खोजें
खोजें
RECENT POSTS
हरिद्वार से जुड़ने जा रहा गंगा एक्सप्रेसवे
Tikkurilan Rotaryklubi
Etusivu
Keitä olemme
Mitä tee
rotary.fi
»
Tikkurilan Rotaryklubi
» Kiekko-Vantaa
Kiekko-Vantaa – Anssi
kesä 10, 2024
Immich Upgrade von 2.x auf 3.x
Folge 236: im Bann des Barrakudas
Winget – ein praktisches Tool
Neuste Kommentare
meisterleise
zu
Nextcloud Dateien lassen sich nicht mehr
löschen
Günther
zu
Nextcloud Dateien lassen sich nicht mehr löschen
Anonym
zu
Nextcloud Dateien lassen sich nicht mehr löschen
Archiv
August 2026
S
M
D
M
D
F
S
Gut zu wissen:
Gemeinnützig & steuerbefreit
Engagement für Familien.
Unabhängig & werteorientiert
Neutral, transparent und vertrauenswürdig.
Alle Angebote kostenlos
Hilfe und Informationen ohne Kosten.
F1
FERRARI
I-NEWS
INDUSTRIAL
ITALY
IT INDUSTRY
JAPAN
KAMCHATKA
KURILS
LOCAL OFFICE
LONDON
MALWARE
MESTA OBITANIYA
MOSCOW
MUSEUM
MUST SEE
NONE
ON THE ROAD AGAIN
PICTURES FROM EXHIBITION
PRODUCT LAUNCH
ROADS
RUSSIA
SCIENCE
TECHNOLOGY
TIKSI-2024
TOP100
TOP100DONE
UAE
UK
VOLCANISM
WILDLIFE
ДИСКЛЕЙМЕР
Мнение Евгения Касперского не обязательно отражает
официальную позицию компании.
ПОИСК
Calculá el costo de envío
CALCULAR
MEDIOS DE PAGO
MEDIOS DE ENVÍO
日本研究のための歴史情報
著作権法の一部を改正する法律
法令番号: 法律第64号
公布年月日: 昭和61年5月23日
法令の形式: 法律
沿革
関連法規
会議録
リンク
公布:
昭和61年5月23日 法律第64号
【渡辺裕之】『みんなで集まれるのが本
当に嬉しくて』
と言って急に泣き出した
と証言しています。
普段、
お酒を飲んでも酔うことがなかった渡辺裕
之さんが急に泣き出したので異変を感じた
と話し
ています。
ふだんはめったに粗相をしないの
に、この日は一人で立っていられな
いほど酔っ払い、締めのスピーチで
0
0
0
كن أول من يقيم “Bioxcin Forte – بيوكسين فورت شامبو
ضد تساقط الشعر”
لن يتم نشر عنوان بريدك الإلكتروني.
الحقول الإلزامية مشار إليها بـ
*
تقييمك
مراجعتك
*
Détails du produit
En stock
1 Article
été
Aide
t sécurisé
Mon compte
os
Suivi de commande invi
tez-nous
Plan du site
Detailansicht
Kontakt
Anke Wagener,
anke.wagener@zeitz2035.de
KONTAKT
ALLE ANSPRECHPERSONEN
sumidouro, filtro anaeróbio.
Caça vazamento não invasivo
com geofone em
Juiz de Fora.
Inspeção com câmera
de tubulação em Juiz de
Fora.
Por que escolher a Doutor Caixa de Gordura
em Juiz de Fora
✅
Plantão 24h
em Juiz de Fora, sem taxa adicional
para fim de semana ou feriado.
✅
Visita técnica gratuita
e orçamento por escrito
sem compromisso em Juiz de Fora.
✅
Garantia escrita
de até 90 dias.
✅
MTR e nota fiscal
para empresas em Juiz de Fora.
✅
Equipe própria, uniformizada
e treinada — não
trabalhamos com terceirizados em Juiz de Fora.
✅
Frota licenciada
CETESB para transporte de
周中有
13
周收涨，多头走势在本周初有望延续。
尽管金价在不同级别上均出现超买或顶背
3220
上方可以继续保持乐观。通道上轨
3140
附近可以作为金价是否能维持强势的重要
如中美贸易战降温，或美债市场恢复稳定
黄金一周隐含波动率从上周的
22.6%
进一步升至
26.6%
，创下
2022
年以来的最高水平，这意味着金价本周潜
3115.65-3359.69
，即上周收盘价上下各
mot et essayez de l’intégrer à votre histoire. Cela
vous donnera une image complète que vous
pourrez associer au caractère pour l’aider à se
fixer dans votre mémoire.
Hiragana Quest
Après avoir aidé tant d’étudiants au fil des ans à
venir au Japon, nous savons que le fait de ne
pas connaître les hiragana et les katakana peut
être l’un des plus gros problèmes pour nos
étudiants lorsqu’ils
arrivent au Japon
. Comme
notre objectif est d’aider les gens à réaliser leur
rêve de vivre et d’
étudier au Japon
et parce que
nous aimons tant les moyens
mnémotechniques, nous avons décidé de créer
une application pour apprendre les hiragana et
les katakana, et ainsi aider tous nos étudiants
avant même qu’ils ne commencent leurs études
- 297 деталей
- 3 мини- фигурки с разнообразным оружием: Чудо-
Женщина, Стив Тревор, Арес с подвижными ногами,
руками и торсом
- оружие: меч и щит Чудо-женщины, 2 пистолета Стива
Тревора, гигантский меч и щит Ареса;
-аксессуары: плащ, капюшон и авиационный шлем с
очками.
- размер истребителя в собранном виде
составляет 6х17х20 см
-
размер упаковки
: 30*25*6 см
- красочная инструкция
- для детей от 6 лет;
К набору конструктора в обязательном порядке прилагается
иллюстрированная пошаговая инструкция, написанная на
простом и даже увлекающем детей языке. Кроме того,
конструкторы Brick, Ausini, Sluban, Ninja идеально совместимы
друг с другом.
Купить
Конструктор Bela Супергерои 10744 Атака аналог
--
== Description of the task ==
Each line in the data that has the word "votre" counts once; state how many such lines there are, without comment.

== Solution to this problem ==
2